───── RECORD EXTRACTS ─────

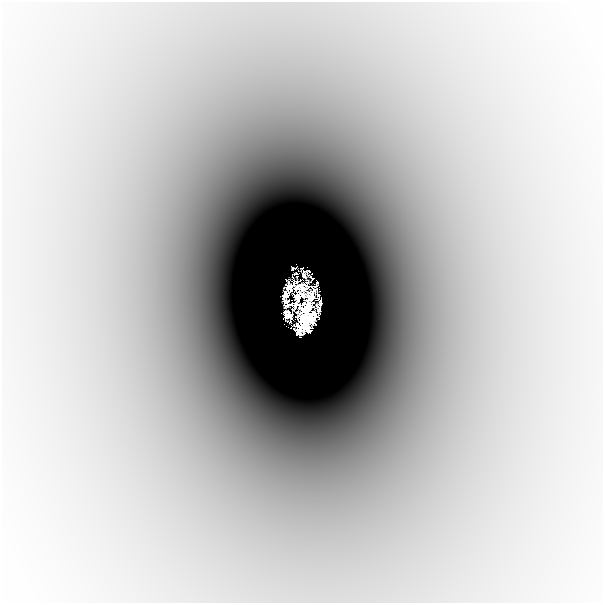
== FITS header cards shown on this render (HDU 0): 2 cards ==
NAXIS1  =                  601
NAXIS2  =                  601

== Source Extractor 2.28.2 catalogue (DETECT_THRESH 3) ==
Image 601 x 601 px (HDU 0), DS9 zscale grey, 1 PNG px = 1 image px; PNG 605 x 605 px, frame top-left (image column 1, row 601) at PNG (2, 2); no overlay
Background -9.59e-04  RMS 1.2e-04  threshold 3.63e-04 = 3 sigma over >= 5 px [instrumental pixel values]
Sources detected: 11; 5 with non-positive FLUX_AUTO (blend fragments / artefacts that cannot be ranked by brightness) are not listed; the other 6 listed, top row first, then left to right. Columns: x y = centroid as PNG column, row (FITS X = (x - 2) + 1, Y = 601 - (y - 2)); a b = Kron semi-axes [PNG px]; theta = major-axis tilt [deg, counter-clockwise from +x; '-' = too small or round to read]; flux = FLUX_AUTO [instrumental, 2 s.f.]
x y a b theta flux
290 287 11 8 54 0.13
302 287 22 10 8 0.038
310 296 13 12 - 0.64
298 298 25 9 58 1.3
307 308 14 9 33 2
299 331 7 5 54 0.31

─────

WHAT IS NEEDED ▸
Reproduce the items above verbatim, leaving out the pictures.

FINISHED ANSWER ▸
== FITS header cards shown on this render (HDU 0): 2 cards ==
NAXIS1  =                  601
NAXIS2  =                  601

== Source Extractor 2.28.2 catalogue (DETECT_THRESH 3) ==
Image 601 x 601 px (HDU 0), DS9 zscale grey, 1 PNG px = 1 image px; PNG 605 x 605 px, frame top-left (image column 1, row 601) at PNG (2, 2); no overlay
Background -9.59e-04  RMS 1.2e-04  threshold 3.63e-04 = 3 sigma over >= 5 px [instrumental pixel values]
Sources detected: 11; 5 with non-positive FLUX_AUTO (blend fragments / artefacts that cannot be ranked by brightness) are not listed; the other 6 listed, top row first, then left to right. Columns: x y = centroid as PNG column, row (FITS X = (x - 2) + 1, Y = 601 - (y - 2)); a b = Kron semi-axes [PNG px]; theta = major-axis tilt [deg, counter-clockwise from +x; '-' = too small or round to read]; flux = FLUX_AUTO [instrumental, 2 s.f.]
x y a b theta flux
290 287 11 8 54 0.13
302 287 22 10 8 0.038
310 296 13 12 - 0.64
298 298 25 9 58 1.3
307 308 14 9 33 2
299 331 7 5 54 0.31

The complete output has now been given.